En attendant des réponses, les professionnels n'ont pas d'autre choix que de s'adapter. Chaque jour, le couple se relaie pour aller travailler. "Mon mari part travailler pour faire le pain le soir, et rentre à la maison quand je dois partir ouvrir la boutique. Du coup, il ne dort pas." nous explique-t-elle. C'est la seule organisation qu'ils ont trouvé pour pouvoir garder, à tour de rôle, leurs trois enfants. "Quand on demande à ce qu'il bénéficie du système de garde avec les enfants de soignants, on nous dit que ce n'est pas possible." À Doullens, les deux autres boulangeries ferment leurs portes à 14 heures. Alors Cindy, elle, reste ouverte jusqu'à 18h30. "Je me suis en quelques sortes "sacrifiée" pour qu'on puisse acheter du pain l'après-midi à Doullens.

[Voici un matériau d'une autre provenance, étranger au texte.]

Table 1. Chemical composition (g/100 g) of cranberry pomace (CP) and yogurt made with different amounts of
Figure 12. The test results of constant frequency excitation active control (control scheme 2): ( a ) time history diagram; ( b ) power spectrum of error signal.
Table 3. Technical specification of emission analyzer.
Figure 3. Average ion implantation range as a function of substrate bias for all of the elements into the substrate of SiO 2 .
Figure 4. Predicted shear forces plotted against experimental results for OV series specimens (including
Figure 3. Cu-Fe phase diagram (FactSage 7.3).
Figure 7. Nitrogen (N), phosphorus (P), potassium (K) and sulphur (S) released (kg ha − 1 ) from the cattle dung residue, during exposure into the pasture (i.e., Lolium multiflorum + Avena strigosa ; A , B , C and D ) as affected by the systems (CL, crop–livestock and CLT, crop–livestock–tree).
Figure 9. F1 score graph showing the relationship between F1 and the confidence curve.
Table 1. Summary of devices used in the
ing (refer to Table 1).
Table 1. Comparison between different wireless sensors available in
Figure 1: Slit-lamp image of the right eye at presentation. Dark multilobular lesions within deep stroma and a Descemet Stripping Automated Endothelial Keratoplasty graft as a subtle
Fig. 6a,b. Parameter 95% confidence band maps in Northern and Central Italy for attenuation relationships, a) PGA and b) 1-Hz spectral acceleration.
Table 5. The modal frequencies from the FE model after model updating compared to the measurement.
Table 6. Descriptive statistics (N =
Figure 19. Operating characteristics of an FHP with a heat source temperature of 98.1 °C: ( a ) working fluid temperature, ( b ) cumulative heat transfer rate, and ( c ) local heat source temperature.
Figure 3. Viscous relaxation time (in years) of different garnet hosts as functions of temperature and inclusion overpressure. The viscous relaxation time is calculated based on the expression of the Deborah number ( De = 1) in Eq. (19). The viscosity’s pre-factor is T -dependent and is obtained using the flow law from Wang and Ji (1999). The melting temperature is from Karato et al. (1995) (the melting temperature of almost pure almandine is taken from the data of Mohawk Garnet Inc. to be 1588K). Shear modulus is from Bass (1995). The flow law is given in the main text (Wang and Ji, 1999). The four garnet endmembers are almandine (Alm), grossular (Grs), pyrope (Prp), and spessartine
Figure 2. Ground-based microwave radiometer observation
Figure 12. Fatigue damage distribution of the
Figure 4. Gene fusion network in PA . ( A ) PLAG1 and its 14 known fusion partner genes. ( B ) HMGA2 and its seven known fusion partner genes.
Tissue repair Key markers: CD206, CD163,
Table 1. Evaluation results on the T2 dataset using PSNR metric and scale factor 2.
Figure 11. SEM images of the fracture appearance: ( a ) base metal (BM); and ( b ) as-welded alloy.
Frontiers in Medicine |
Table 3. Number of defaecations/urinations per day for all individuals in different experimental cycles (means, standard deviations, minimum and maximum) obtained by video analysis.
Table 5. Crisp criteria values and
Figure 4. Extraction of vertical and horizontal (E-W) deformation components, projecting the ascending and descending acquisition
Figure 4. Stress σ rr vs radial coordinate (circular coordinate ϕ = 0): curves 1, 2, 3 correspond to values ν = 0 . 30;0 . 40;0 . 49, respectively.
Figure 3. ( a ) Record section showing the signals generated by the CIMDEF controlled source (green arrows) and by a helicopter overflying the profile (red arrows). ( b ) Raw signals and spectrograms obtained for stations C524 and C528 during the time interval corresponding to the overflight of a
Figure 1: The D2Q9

Cindy est partagée entre la fatigue et la colère envers le gouvernement. "Il est en train de nous pousser au suicide", nous dit-elle, en larmes. "Ils sont en train de nous enterrer vivants." Envahie par le sentiment d'abandon, elle et son mari ont de plus en plus de mal à tenir le coup. Malgré tout, ils ont décidé de donner chaque jour des sandwiches et du pain au personnel hospitalier. Et souligne que leurs clients leur apporte du courage. "Heureusement qu'ils sont là pour nous soutenir. Sans ça, on ne tiendrait pas."